State Key Laboratory of Pharmaceutical Biotechnology and MOE Key Laboratory of Model Animal for Disease Study, Department of Cardiology, Nanjing Drum Tower Hospital, The Affiliated Hospital of Nanjing University Medical School, Model Animal Research Center, Nanjing University, Nanjing, China.
School of Medicine, Nanjing University, Nanjing, China.
Nat Commun. 2022 Jul 25;13(1):4278. doi: 10.1038/s41467-022-31992-z.
Sarcoplasmic/endoplasmic reticulum calcium ATPase SERCA2 mediates calcium re-uptake from the cytosol into sarcoplasmic reticulum, and its dysfunction is a hallmark of heart failure. Multiple factors have been identified to modulate SERCA2 activity, however, its regulation is still not fully understood. Here we identify a Ral-GTPase activating protein RalGAPα1 as a critical regulator of SERCA2 in cardiomyocytes through its downstream target RalA. RalGAPα1 is induced by pressure overload, and its deficiency causes cardiac dysfunction and exacerbates pressure overload-induced heart failure. Mechanistically, RalGAPα1 regulates SERCA2 through direct interaction and its target RalA. Deletion of RalGAPα1 decreases SERCA2 activity and prolongs calcium re-uptake into sarcoplasmic reticulum. GDP-bound RalA, but not GTP-bound RalA, binds to SERCA2 and activates the pump for sarcoplasmic reticulum calcium re-uptake. Overexpression of a GDP-bound RalA mutant in the heart preserves cardiac function in a mouse model of heart failure. Our findings have therapeutic implications for treatment of heart failure.

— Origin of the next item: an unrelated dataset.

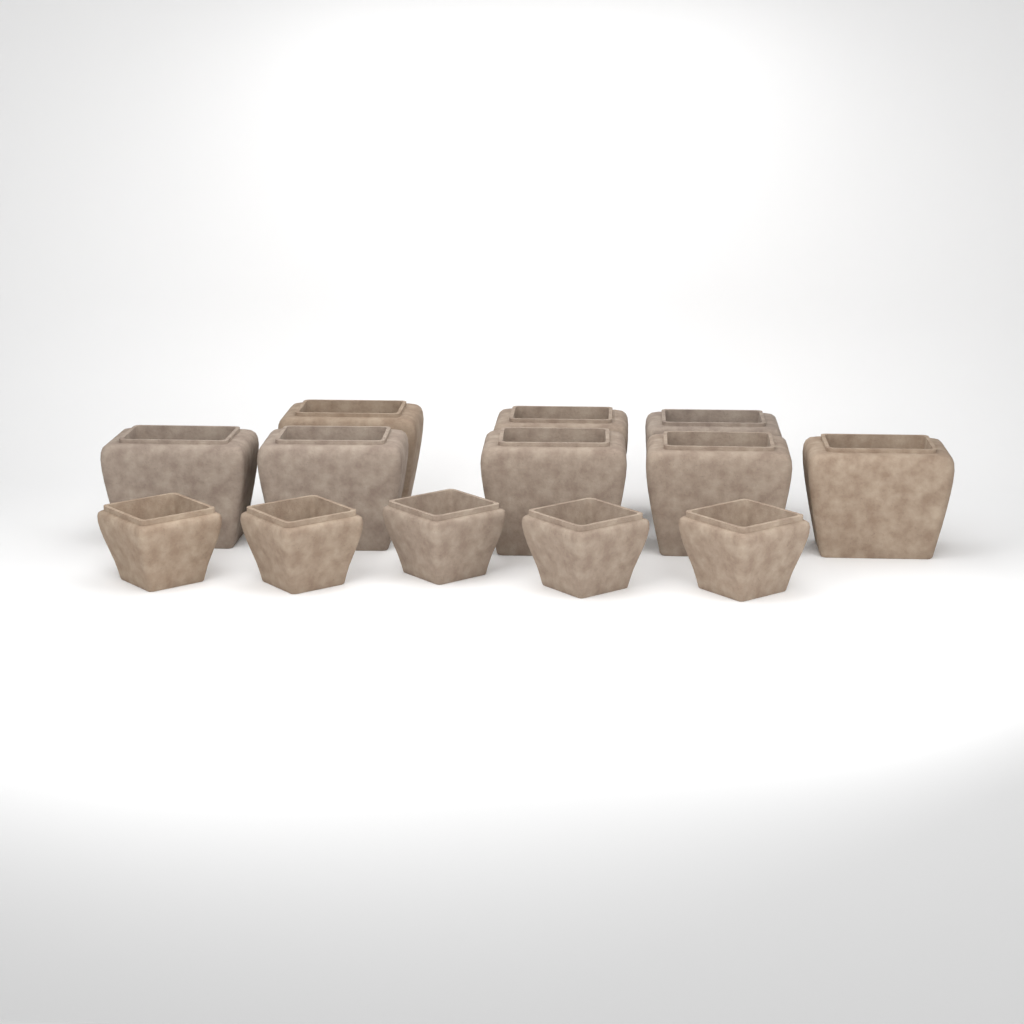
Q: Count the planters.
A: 13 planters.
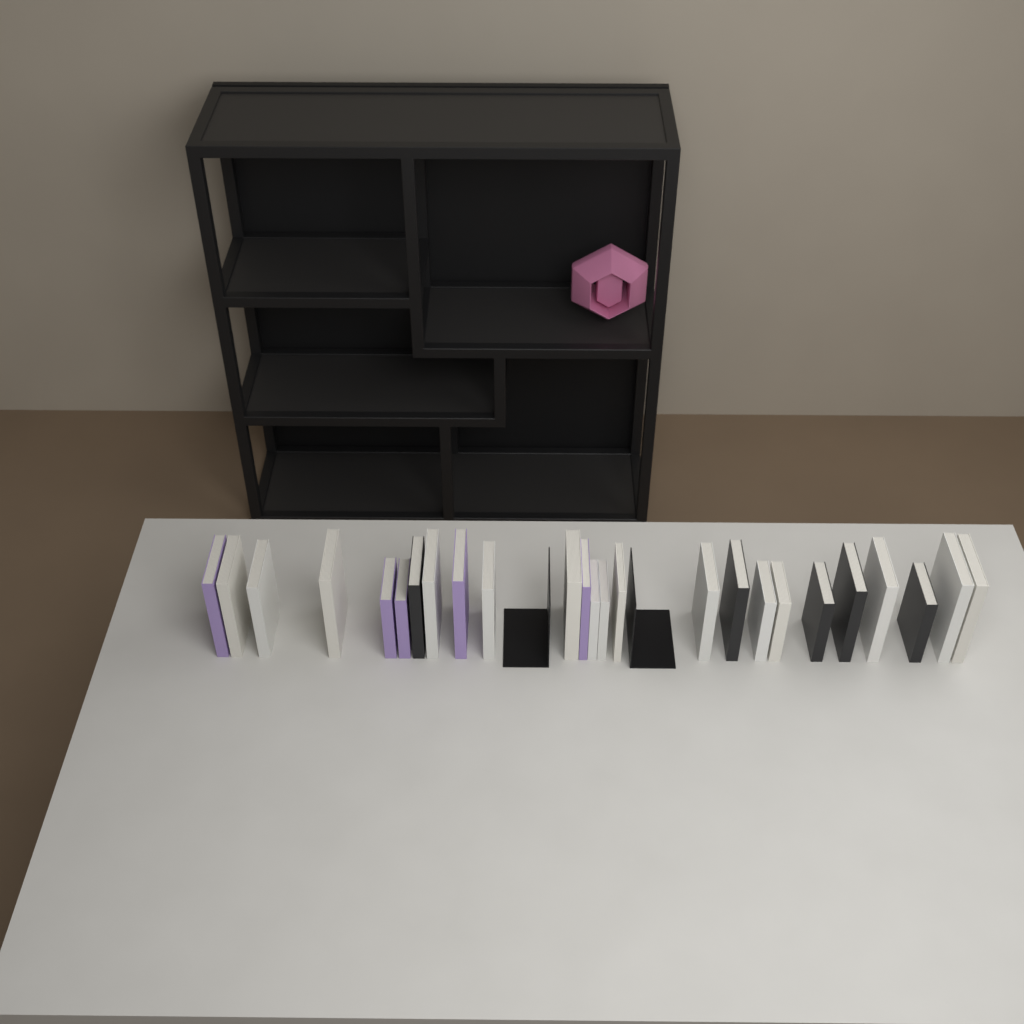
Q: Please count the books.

肌浆网/内质网钙 ATP 酶 SERCA2 将细胞质中的钙重新摄取到肌浆网中,其功能障碍是心力衰竭的一个标志。已经确定了多种因素来调节 SERCA2 的活性,但其调节机制仍不完全清楚。在这里,我们通过其下游靶标 RalA 鉴定出一种 Ral-GTP 酶激活蛋白 RalGAPα1 是心肌细胞中 SERCA2 的关键调节因子。RalGAPα1 受压力超负荷诱导,其缺失导致心脏功能障碍并加重压力超负荷诱导的心力衰竭。在机制上,RalGAPα1 通过直接相互作用及其靶标 RalA 来调节 SERCA2。RalGAPα1 的缺失会降低 SERCA2 的活性并延长钙重新摄取到肌浆网中。GDP 结合的 RalA,而不是 GTP 结合的 RalA,与 SERCA2 结合并激活肌浆网钙摄取泵。在心力衰竭的小鼠模型中,心脏过表达 GDP 结合的 RalA 突变体可保留心脏功能。我们的发现为心力衰竭的治疗提供了治疗意义。